I've come across this problem while trying to work out a table-formatting algorithm.
It's very similar to standard linear programming (though it uses $>$ instead of $<$; I'm not extremely familiar with linear programming, but I believe this doesn't matter much).
Let $\vec v = (v_1, \dots, v_n)$ be a vector of positive-integer variables.
The problem is to find if there is an assignment to $\vec v$ such that
$$ v_1 + \dots + v_n = c $$
and
$$ A \vec v \geq \vec w $$
where $c$ is a known constant, $\vec w$ is a known constant, and $A$ is a matrix with the special property that each row of $A$ is of the form $(0, \dots, 0, 1, \dots, 1, 0, \dots, 0)$.

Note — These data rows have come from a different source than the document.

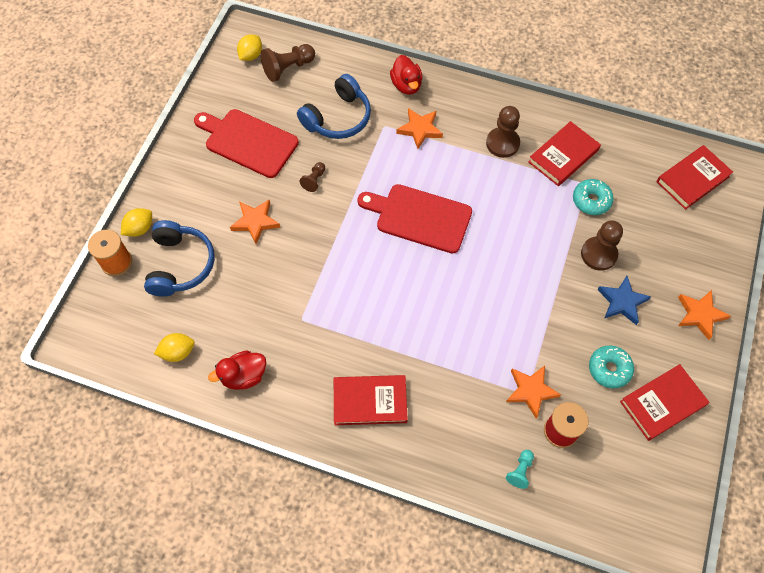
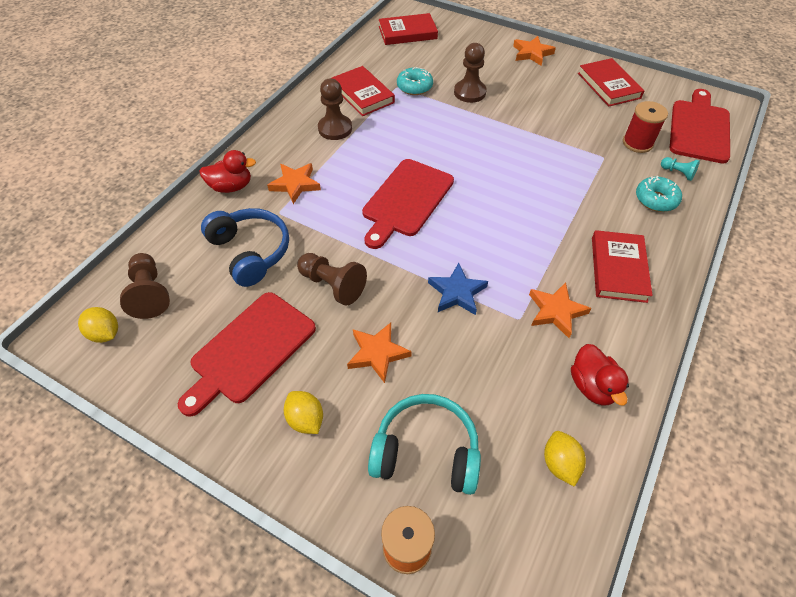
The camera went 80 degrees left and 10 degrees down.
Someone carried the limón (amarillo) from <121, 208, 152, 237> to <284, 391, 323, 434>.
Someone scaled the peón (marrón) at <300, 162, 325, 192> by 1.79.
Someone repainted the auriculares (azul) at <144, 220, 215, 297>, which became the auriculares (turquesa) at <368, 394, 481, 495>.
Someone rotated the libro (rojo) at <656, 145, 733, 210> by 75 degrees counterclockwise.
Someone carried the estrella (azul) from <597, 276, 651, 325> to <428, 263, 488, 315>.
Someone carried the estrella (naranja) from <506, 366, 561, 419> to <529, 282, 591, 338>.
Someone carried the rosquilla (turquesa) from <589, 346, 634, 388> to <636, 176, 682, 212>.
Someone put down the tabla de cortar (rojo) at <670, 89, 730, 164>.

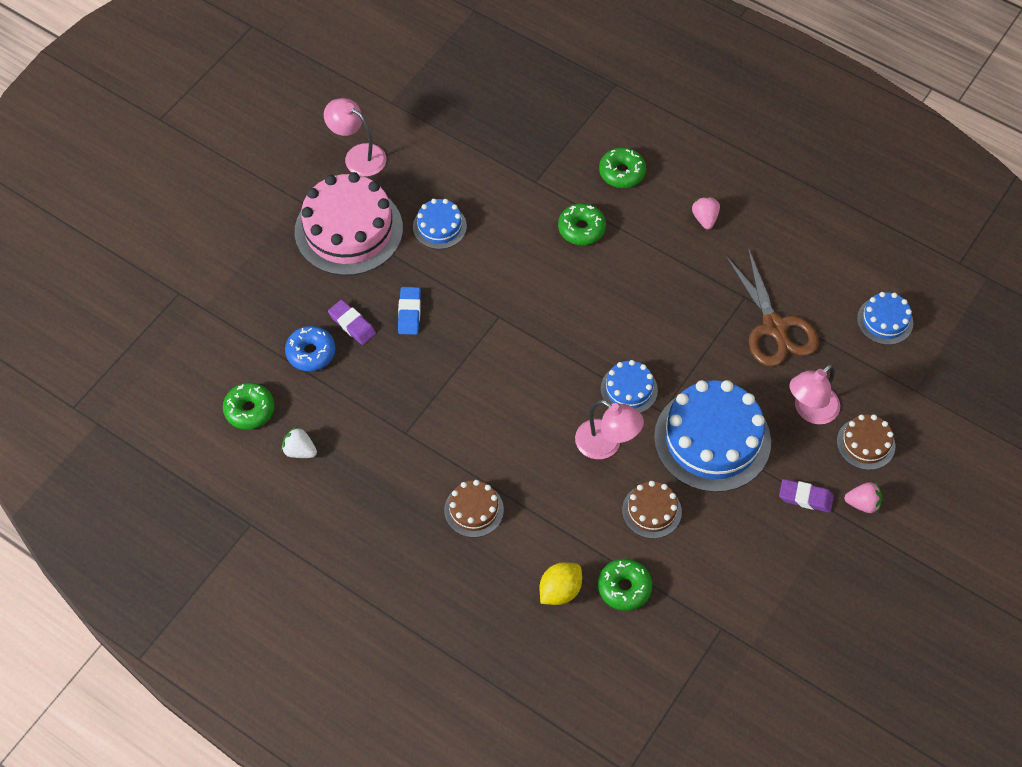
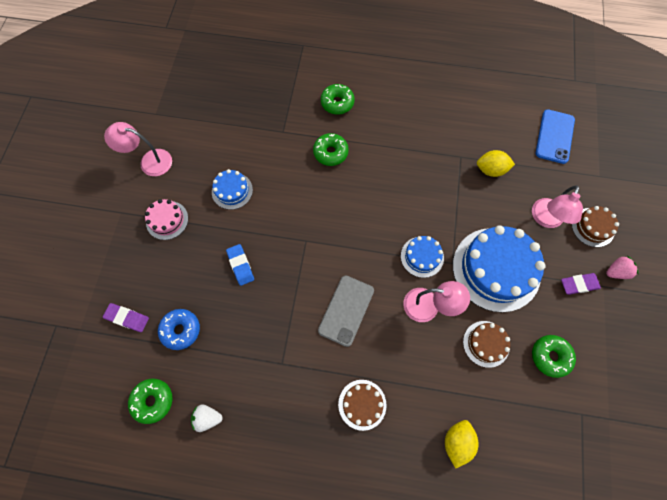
The camera went 25 degrees left and 10 degrees up.
Someone carried the goma de borrar (morado) from <328, 300, 376, 345> to <103, 303, 149, 332>.
Someone scaled the tarta (rosa) at <295, 172, 403, 276> by 0.50.
Someone put down the móvil (gris) at <318, 276, 374, 347>.
Someone swapped the tijeras (marrón) at <726, 248, 819, 367> for the limón (amarillo) at <477, 150, 515, 177>.
Someone carried the rosquilla (verde) from <598, 559, 652, 611> to <532, 335, 576, 378>.
Someone swapped the tarta (azul) at <857, 292, 913, 345> for the móvil (azul) at <536, 109, 575, 164>.
Someone took away the fresa (rosa) at <692, 197, 720, 229>.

That is, each inequality constraint only uses coefficients 1 and 0, and only "consecutive" variables appear in each linear constraint.
I think that this problem is NP-complete, but I haven't been able to prove it.
I think a reduction to exactly-1-in-3-SAT or set-cover is most likely to succeed (variables would be literals/values respectively and rows in the matrix would correspond to clauses/sets), but the restriction that constraints only refer to consecutive variables doesn't seem strong enough to describe arbitrary clauses/sets.
Alternatively, I might be wrong, and this problem actually has an algorithm that I have been missing. (The problem I'm actually interested in solving is finding the smallest $c$ such that constraints remain satisfiable, but I've phrased the problem this way so that it remains a simple decision problem)
As an example, here's a small instance of this problem:
$$ \begin{array}{} v_1 + v_2 + v_3 + v_4&=& 10 \\ v_1 &\geq& 1 \\ v_2 &\geq& 1 \\ v_2 + v_3 &\geq & 3 \\ v_3 + v_4 & \geq & 4 \\ v_3 &\geq& 1 \\ v_4 &\geq& 1 \end{array} $$
which has a possible assignment $\vec v = (1, 1, 6, 2) $.